- [TEXTE DE LA PAGE]
|---|
Saga Postale – Épisode 2 : Apostalypse now !

Cher Journal,

Ça fait longtemps hein ? Ne m’en veut pas s’il te plaît. Les jours se sont succédé à un rythme fou et prendre du temps pour moi, enfin pour nous, n’a pas été possible. Tous les jours le même choix cornélien s’offrant à moi : tenter de resquiller, prendre de plus en plus de risques ou jouer la sécurité pour finir la mission.

C’est ma troisième opération sous le drapeau jaune. Je savais dans quoi je m’embarquais mais … Je dois me faire trop vieux pour ces conneries comme on dit dans les films.

Laisse-moi te décrire mon quotidien pour que tu saches un peu comment je vis. Une journée « lambda » se déroule comme suit.

7h30 : je rejoins ma position et entame le tri. Mais ça, tu le sais déjà. Par moment, des collègues moins débordés, plus empathiques ou les deux viennent me prêter main-forte. Je les aime mes camarades. On se chambre gentiment et on rigole pour affronter la dure monotonie du casier.
|---|
- [SÉRIE DE TÂCHES]
**a)** Que nous apprend le texte « Saga Postale » ?
(i) Combien d'opérations sous le drapeau jaune l'auteur du journal a-t-il menées, en comptant l'actuelle ?
(ii) À quelle heure rejoint-il sa position lors d'une journée « lambda » ?
(iii) Que font ses camarades et lui pour affronter la monotonie du casier ?
**b)** Comment traduire en anglais cette phrase du texte « Saga Postale » : « C’est ma troisième opération sous le drapeau jaune. » ?
**c)** Pouvez-vous poursuivre le texte « Saga Postale » à partir de sa dernière phrase ?
|---|
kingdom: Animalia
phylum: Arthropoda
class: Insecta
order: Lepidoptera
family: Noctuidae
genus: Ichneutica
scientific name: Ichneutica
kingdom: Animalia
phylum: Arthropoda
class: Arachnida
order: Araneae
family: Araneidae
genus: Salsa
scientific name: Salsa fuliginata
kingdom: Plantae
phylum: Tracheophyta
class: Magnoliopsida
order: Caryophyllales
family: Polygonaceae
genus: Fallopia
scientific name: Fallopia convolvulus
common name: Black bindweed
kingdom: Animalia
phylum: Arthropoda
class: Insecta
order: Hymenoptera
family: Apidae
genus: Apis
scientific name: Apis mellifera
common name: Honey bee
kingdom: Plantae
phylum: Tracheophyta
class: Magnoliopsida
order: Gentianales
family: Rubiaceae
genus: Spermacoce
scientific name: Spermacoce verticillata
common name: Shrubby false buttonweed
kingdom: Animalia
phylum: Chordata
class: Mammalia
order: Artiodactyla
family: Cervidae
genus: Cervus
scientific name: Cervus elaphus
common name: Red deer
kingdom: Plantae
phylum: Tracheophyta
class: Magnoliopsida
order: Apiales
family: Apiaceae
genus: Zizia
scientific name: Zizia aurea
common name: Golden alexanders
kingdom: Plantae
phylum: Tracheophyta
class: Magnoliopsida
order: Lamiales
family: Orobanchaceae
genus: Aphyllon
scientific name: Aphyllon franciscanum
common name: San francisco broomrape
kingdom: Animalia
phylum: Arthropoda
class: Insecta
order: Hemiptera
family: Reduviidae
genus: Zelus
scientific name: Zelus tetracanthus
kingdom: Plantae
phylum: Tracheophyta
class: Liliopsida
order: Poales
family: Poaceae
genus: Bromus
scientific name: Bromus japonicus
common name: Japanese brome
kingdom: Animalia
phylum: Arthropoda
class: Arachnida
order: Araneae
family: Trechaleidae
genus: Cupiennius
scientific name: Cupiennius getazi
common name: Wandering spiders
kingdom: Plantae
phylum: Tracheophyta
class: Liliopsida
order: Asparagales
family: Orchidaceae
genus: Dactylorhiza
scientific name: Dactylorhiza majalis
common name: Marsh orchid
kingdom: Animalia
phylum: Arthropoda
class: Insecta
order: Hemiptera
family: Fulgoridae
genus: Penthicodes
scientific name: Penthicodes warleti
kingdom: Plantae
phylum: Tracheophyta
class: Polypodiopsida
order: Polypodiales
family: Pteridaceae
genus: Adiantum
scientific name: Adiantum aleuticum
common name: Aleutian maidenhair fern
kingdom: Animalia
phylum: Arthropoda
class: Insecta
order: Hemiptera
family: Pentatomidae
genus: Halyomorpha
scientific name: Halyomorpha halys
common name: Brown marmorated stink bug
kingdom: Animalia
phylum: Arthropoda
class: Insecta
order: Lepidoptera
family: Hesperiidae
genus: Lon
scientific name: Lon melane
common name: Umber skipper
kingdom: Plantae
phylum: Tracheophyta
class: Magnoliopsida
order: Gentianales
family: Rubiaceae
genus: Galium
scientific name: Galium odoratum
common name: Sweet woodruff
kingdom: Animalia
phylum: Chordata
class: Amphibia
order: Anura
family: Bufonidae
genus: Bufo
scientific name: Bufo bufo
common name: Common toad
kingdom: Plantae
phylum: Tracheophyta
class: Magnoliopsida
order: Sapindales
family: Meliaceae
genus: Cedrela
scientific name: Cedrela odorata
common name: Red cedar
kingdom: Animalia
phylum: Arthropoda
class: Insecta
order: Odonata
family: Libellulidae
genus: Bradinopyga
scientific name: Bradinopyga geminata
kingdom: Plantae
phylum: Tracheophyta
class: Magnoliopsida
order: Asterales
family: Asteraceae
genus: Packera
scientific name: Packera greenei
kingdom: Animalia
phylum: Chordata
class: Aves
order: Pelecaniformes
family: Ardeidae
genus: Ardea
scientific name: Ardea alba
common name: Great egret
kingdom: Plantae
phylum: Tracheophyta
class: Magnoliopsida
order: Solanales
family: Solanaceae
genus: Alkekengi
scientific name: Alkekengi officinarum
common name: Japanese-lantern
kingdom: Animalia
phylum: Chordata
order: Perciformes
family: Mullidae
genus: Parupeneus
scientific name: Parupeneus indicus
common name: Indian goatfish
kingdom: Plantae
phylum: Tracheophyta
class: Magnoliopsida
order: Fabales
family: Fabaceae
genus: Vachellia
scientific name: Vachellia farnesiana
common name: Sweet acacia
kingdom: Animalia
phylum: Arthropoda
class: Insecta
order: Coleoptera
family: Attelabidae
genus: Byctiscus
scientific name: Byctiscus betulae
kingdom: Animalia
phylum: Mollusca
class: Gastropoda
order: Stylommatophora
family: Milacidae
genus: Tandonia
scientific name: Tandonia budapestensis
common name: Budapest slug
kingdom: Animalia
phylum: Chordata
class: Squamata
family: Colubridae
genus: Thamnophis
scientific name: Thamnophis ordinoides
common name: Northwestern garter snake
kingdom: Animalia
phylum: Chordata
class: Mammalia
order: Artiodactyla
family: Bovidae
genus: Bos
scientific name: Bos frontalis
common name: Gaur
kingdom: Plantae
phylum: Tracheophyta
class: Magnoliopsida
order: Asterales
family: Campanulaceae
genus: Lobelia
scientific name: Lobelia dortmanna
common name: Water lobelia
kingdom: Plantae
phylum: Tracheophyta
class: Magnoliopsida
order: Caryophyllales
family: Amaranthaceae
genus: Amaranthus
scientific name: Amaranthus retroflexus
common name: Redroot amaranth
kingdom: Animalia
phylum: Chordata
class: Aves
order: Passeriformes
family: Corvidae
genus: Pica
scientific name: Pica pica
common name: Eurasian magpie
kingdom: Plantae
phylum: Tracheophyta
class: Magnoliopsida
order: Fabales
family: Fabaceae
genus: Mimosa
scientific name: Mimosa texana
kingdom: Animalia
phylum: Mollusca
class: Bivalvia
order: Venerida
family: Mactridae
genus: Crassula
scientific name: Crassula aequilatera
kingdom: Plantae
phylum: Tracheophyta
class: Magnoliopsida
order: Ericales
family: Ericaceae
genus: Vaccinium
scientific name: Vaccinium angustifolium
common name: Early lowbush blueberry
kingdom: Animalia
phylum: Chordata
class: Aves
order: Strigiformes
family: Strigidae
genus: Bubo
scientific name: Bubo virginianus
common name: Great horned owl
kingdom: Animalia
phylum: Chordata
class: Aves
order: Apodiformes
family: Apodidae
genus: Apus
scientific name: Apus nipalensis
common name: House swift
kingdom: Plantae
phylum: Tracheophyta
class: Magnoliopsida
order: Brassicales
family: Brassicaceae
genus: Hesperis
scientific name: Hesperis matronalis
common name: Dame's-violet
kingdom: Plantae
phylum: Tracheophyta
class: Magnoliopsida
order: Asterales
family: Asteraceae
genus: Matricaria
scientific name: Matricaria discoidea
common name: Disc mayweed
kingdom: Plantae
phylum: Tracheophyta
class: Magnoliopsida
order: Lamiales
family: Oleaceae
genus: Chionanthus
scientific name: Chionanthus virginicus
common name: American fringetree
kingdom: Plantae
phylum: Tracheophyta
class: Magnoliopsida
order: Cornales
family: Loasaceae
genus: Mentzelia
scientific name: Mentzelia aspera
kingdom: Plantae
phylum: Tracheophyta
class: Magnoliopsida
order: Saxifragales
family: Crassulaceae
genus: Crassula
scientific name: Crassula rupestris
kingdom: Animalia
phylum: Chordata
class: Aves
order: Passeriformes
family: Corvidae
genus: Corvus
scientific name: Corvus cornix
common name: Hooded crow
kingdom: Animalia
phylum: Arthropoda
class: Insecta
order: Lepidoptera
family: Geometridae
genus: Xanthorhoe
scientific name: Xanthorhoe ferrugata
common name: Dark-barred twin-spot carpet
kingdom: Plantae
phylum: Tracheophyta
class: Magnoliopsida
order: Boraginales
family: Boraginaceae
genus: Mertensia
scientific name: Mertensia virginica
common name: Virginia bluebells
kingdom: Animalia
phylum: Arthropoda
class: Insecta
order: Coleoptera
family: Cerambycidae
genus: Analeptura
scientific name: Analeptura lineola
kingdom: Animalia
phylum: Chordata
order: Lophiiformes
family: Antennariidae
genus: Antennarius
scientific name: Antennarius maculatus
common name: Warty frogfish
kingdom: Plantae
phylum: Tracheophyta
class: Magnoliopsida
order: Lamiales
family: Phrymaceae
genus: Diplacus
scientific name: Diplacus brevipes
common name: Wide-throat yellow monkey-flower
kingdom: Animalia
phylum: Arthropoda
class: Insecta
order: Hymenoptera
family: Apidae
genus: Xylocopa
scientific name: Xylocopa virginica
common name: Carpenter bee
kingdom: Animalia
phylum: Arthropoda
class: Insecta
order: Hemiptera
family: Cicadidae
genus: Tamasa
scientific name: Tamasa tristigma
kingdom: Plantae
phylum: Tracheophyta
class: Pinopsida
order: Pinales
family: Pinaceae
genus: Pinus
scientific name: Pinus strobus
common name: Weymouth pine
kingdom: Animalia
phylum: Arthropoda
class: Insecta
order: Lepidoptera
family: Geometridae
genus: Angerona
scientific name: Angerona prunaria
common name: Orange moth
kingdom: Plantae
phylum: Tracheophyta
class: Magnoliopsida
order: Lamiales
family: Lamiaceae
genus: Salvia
|---|
- [RÉPONSES RÉDIGÉES]
**a)**
(i) Trois : c'est sa troisième opération.
(ii) À 7h30.
(iii) Ils se chambrent gentiment et rigolent.

**b)** This is my third operation under the yellow flag.

**c)**
10h : tous ceux de mon secteur sont déjà partis sur le terrain.  De mon côté, si j’ai de la chance, je commence à charger mon fardier. C’est le nom affectueux que j’ai donné à mon véhicule. En fait, s’il change tout le temps, sa qualité est d’une consternante régularité  : il faudrait même créer une nouvelle catégorie pour ça. Oui, c’est ça ! Il faudrait transposer le concept de mort-vivant au monde mécanique. Mais la voiture de Beetlejuice n’est pas un bon élément de comparaison. Dans mon souvenir, elle a des freins, voire même de l’adhérence. En fait, il y a aussi des véhicules neufs mais tu sais ce qu’on dit : premier arrivé, premier servi. Le chargement est toujours un moment étrange. Je peux observer le regard lourd de compassion ou de stupéfaction d’autres collègues en pause. Certains me témoignent même un certain respect d’autant plus qu’il me faut souvent plusieurs chariots pour transporter caisses de lettres et colis. L’état-major m’a envoyé sur la tournée la plus longue paraît-il.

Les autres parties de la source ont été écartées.